Each year when the seasons change and temperatures go from sizzling-hot to mind-numbingly cold, millions of men, women and children around the United States take the opportunity to get outside and do some much-needed yard debris removal from around their lawn and back yard. For a lot of folks this type of work is actually a form of therapy, as it gives them a chance to put whatever is going on in their lives on the back burner while they work away. It’s also a great form of exercise.
But far too many people around the country end up injuring themselves when working in the yard. So strap on your work gloves, put on another layer of clothing, and read these tips to stay safe before you go outside to work.
Warm Up – This doesn’t just mean putting on a fall or winter jacket to block out the cold (although you should probably do this too), it actually means getting in a few stretches to loosen up a bit. This tip is especially pertinent for seniors or for those who are 65 and up. You may have to lift, bend, or pull, and doing so without warming up can cause strains and tears.
Watch Your Step – Yes, you probably know your yard like the back of your hand. But this doesn’t mean that you can’t trip over some of the debris that you’re trying to clean up, or forget about parts of your yard that may be uneven. Don’t rush to get your work done, as this increases the chances of mistakes and injuries from happening.
Knees, Not Waist – If you have back problems, you probably know not to bend or lift from the waist. Rather, try to use your knees to help you out. This can help prevent back strains and other serious injuries involving your spine.
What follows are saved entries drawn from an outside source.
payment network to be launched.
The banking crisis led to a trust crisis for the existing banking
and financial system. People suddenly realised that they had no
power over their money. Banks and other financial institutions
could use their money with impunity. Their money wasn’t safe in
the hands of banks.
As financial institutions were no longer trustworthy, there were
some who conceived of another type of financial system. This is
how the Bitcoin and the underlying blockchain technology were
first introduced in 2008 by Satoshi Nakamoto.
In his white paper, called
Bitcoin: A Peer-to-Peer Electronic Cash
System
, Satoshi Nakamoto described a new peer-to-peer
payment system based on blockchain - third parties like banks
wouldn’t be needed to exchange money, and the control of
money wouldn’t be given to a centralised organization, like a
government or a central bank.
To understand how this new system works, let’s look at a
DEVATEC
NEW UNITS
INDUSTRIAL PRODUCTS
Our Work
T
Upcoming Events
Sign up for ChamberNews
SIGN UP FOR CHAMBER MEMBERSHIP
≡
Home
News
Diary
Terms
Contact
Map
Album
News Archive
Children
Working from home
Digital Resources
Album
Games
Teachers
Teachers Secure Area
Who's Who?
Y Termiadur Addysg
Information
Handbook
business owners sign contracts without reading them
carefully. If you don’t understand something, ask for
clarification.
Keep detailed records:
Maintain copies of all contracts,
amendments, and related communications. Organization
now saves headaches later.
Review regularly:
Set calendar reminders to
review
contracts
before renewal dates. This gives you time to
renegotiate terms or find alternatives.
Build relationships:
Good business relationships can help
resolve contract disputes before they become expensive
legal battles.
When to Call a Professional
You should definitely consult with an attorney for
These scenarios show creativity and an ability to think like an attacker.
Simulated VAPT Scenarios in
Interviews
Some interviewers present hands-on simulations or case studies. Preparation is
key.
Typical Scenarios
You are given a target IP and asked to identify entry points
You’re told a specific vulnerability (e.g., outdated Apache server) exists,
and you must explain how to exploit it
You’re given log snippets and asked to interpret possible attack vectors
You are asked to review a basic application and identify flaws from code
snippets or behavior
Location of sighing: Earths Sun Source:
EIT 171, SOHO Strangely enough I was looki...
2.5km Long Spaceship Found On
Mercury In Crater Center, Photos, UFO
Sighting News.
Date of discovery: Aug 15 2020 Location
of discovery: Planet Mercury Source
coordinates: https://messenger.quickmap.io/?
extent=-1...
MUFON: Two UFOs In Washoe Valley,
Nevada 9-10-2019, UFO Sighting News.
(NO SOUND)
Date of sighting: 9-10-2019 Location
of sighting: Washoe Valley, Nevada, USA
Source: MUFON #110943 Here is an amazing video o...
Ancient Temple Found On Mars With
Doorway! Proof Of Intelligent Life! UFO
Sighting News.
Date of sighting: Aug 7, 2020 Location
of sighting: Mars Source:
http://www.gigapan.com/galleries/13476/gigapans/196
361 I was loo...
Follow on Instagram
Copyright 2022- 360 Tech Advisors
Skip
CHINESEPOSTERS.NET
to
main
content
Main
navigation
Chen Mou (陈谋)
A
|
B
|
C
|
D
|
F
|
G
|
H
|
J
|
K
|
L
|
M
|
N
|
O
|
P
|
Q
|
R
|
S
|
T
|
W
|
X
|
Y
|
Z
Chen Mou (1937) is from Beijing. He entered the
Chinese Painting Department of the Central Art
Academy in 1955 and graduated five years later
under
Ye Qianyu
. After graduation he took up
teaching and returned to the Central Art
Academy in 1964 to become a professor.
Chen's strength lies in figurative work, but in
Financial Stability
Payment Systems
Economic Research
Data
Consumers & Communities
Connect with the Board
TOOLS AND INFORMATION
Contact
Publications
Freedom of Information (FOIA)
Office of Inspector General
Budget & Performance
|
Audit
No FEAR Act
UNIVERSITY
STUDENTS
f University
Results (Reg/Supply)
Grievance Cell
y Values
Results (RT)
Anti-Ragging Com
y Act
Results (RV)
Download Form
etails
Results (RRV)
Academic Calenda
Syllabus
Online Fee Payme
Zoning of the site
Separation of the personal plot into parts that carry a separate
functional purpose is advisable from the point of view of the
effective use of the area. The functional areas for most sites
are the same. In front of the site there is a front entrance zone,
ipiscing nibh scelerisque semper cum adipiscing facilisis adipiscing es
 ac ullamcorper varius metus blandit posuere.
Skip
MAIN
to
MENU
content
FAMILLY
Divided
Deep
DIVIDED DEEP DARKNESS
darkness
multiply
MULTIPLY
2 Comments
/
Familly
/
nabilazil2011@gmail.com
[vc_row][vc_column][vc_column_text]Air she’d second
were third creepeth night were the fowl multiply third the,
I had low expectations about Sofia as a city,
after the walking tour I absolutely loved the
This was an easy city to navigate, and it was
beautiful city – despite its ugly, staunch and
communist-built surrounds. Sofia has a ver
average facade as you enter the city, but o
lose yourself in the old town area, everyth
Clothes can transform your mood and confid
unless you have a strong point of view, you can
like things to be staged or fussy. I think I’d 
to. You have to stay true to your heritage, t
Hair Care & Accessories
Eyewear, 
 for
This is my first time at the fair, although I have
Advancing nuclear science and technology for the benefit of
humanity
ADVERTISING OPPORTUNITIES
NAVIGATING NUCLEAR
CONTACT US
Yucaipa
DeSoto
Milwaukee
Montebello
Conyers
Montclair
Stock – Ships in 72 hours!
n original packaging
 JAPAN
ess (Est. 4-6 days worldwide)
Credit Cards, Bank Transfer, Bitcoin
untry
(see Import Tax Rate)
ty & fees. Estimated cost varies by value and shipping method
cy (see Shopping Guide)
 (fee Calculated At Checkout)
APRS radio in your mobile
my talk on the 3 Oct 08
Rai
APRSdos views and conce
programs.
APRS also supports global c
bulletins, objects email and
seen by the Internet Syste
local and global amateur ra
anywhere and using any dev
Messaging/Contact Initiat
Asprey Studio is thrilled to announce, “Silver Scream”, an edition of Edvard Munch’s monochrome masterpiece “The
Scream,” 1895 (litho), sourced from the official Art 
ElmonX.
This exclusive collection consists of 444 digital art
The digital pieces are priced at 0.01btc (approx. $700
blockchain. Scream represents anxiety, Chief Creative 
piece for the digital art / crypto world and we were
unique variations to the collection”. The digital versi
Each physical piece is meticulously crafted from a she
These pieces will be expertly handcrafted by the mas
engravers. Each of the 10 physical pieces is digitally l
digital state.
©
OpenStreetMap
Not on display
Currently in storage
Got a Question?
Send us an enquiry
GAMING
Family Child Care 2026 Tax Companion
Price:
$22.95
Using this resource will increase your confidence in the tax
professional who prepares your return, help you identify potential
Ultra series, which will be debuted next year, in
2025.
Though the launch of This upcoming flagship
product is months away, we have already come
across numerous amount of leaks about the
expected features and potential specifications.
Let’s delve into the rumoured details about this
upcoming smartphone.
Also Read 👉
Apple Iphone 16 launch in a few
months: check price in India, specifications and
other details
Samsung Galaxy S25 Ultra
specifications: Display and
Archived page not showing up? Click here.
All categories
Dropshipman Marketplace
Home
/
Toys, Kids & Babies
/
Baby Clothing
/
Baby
This may sound obnoxious to some, but you won’t think so when you’re in a chiropractor’s office waiting to be adjusted.
Taking a few precautionary measures like the ones illustrated above can go a long way in securing your health. When you go outside this fall or winter to rake or to clean up, remember to sprinkle a little bit of fun into the mix as well! Take the kids outside with you and have them do chores that aren’t too strenuous, like picking up sticks or making small piles of leaves.